Juan no supo qué hacer, cuando de repente, como contra un muro, chocó con su realidad, y se vio de nuevo sin su recobrada erección, sólo la cicatriz; quiso moverse con agilidad para escapar del abrazo el “garabato”, pero su pierna nuevamente rígida, además de los moretones y la debilidad del castigo se lo impidió. Volvió a buscar a Susana con la mirada, y sólo vio una sombra en fuga hacia la ventana, que le decía a través de sus ojos grises, deteniéndose un instante:
-Recuerda, mi amor, recuérdalo muy bien, Juan: sólo el viento puede salvarnos…
Y saltó por la ventana, quedando como único vestigio el cabello castaño de ella revoloteando en el aire por unos segundos, un segundo que se esfumó tan rápido que ningún aliento podría alcanzar; su propio aliento fue cortado por un dolor muy grande que lo obligaba a cerrar los ojos y a descorrer dos lágrimas al perder toda fuerza para oponerse, quedando tan solo parado en el lugar, mientras el “garabato”, con una voz rasposa y el aliento alcohólico decía en su oído mientras empujaba su pene dentro de él:
-Déjala que se vaya… Pinches viejas, sólo dan problemas. Tú así como estás, flojito, y verás que bien nos la vamos a pasar… Te prometo que te va a gustar, papacito…

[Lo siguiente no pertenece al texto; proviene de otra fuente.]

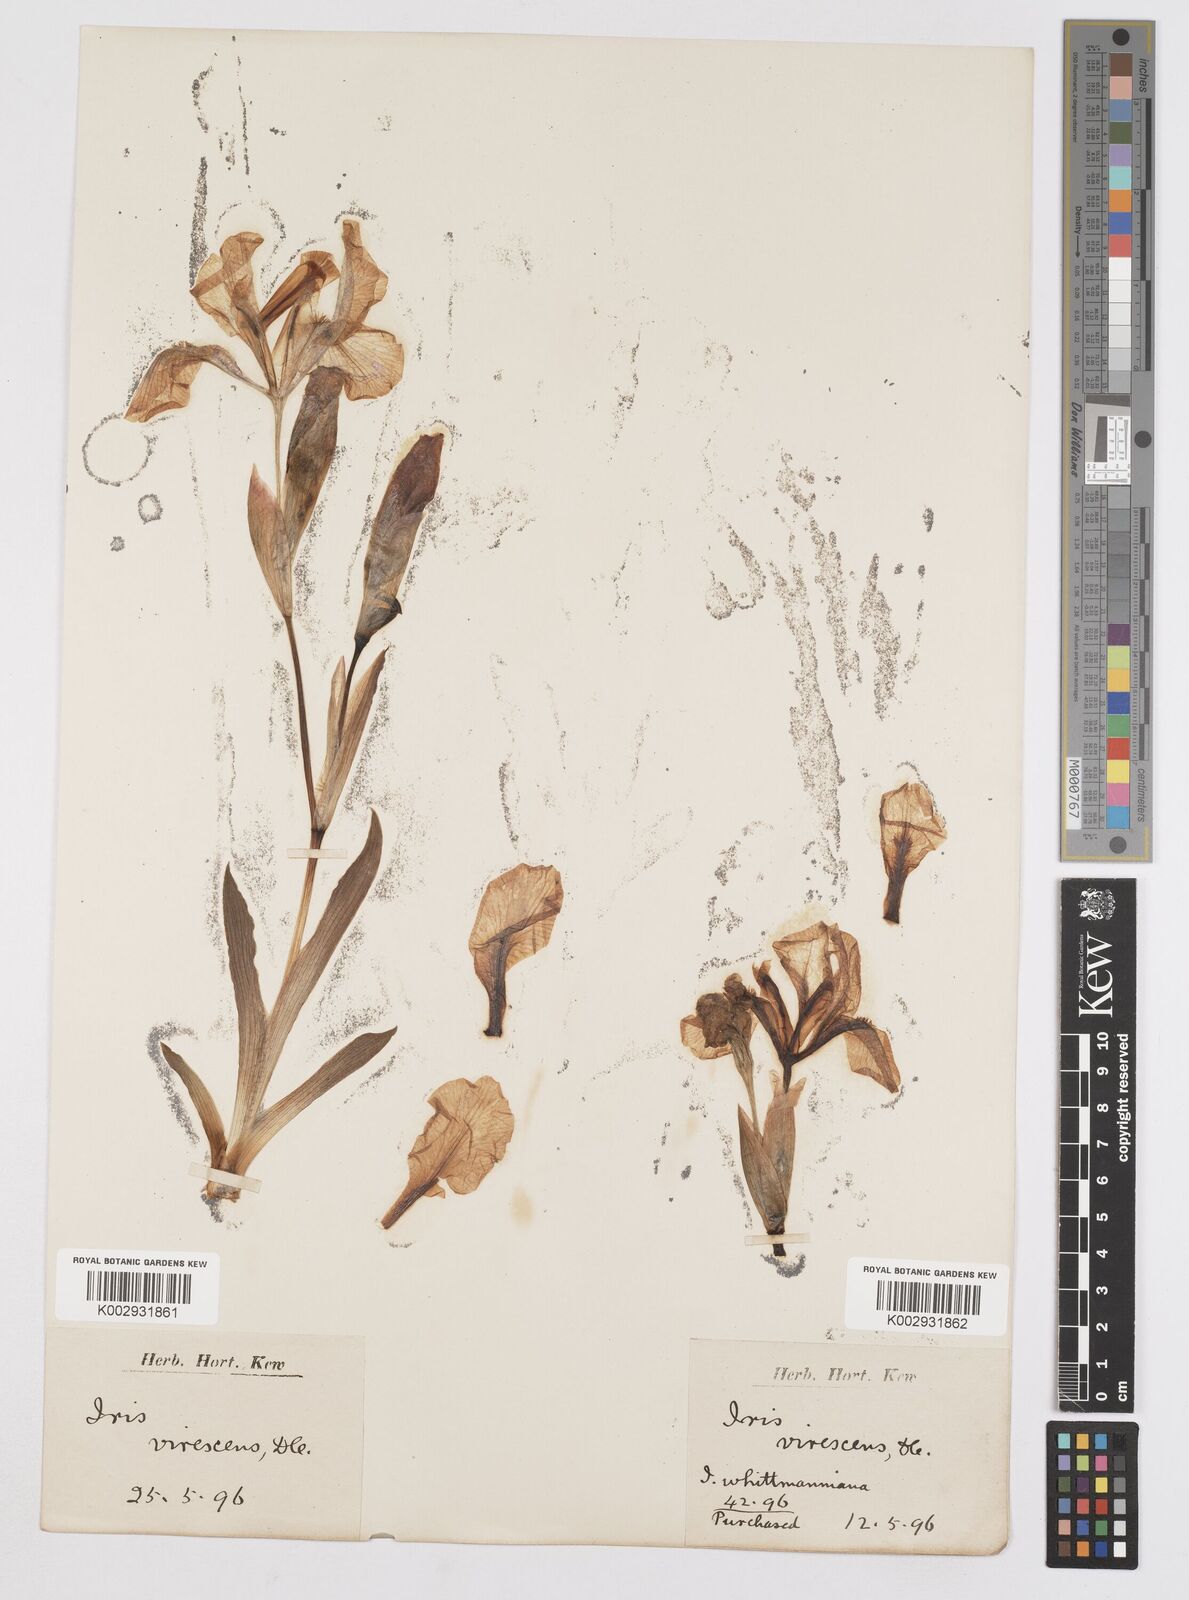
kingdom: Plantae
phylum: Tracheophyta
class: Liliopsida
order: Asparagales
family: Iridaceae
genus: Iris
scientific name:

La repulsión cortaba el paso al dolor, y Juan sintió asco de tener eso dentro suyo; más aún, le dio coraje y vergüenza que Susana hubiese visto aquello. Esa voz, semejante a la de un demonio ebrio seguía murmurándole obscenidades, pero en eso, se quebró con un “¡ay!” y la presión sobre él desapareció, el pene intruso perdió su poder, liberándolo, saliendo de él. Juan volteó, y descubrió a Roberto, que con un garrote y una sonrisa cínica, le decía a aquel cuerpo desmadejado, con los ojos brillantes y a la vez perdidos:
-¡Desquite! ¡Pinche “garabato” hijo de tu puta madre! ¡Desquite!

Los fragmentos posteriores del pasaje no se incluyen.